*Exercise prompt*
Look over the lines below. Report each one that includes the string "Load".

_ _ _ _ _ _ _

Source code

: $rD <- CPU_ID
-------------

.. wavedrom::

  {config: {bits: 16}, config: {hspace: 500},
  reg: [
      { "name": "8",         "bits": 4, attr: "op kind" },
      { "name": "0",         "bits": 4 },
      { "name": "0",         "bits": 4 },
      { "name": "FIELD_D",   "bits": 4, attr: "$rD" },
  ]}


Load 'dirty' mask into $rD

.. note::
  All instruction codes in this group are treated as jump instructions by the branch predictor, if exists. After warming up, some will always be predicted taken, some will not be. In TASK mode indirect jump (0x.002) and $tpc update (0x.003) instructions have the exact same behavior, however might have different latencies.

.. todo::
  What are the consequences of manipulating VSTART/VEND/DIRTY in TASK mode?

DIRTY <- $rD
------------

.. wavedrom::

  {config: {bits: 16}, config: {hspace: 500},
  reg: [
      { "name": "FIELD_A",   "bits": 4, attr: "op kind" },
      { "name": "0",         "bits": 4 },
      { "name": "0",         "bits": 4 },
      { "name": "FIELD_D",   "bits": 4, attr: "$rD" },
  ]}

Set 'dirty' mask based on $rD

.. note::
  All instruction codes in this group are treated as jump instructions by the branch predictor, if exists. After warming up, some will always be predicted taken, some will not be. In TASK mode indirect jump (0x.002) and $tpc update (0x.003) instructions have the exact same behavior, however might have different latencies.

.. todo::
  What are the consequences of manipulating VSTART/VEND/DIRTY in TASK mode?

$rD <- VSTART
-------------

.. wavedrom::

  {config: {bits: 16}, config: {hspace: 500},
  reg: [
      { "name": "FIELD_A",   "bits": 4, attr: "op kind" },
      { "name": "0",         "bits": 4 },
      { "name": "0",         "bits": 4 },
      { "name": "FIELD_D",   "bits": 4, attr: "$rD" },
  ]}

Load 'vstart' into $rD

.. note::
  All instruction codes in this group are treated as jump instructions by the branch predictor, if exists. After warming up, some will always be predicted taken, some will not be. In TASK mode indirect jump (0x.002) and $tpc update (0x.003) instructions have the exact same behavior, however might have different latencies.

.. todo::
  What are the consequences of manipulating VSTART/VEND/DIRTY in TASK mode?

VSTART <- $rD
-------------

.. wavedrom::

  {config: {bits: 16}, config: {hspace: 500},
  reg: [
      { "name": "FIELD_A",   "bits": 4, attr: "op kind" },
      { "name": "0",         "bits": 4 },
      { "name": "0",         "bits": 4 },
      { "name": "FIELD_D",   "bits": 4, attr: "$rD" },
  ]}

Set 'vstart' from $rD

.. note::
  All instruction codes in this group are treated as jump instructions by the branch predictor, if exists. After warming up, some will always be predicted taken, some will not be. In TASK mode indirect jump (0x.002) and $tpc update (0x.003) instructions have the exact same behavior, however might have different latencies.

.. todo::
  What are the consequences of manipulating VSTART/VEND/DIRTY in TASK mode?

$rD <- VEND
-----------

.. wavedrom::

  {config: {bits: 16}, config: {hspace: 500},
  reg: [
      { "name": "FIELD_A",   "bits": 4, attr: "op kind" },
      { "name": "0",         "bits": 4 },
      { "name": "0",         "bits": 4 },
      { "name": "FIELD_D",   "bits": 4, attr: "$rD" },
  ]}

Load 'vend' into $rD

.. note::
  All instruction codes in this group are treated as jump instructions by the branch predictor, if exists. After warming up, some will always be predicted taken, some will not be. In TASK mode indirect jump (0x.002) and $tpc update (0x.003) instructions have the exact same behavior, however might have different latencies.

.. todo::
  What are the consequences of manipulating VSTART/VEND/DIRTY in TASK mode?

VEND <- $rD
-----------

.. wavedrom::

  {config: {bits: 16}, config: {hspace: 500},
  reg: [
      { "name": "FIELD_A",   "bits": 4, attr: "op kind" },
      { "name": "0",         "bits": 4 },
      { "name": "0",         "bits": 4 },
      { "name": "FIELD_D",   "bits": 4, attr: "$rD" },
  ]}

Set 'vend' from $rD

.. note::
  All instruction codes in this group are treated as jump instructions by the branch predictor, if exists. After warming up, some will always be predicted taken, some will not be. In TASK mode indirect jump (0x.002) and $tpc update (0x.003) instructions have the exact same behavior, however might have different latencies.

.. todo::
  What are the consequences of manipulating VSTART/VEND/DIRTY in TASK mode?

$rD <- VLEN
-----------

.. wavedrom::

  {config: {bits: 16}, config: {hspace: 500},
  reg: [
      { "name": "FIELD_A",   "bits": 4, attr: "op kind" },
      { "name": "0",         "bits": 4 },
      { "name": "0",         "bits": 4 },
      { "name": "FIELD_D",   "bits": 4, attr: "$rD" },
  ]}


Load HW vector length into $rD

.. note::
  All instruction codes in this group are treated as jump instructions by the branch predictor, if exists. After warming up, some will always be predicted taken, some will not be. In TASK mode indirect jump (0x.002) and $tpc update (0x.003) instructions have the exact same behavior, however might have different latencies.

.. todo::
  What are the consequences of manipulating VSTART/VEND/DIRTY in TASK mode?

_ _ _ _ _ _ _

*Expected answer*
Load 'dirty' mask into $rD
Load 'vstart' into $rD
Load 'vend' into $rD
Load HW vector length into $rD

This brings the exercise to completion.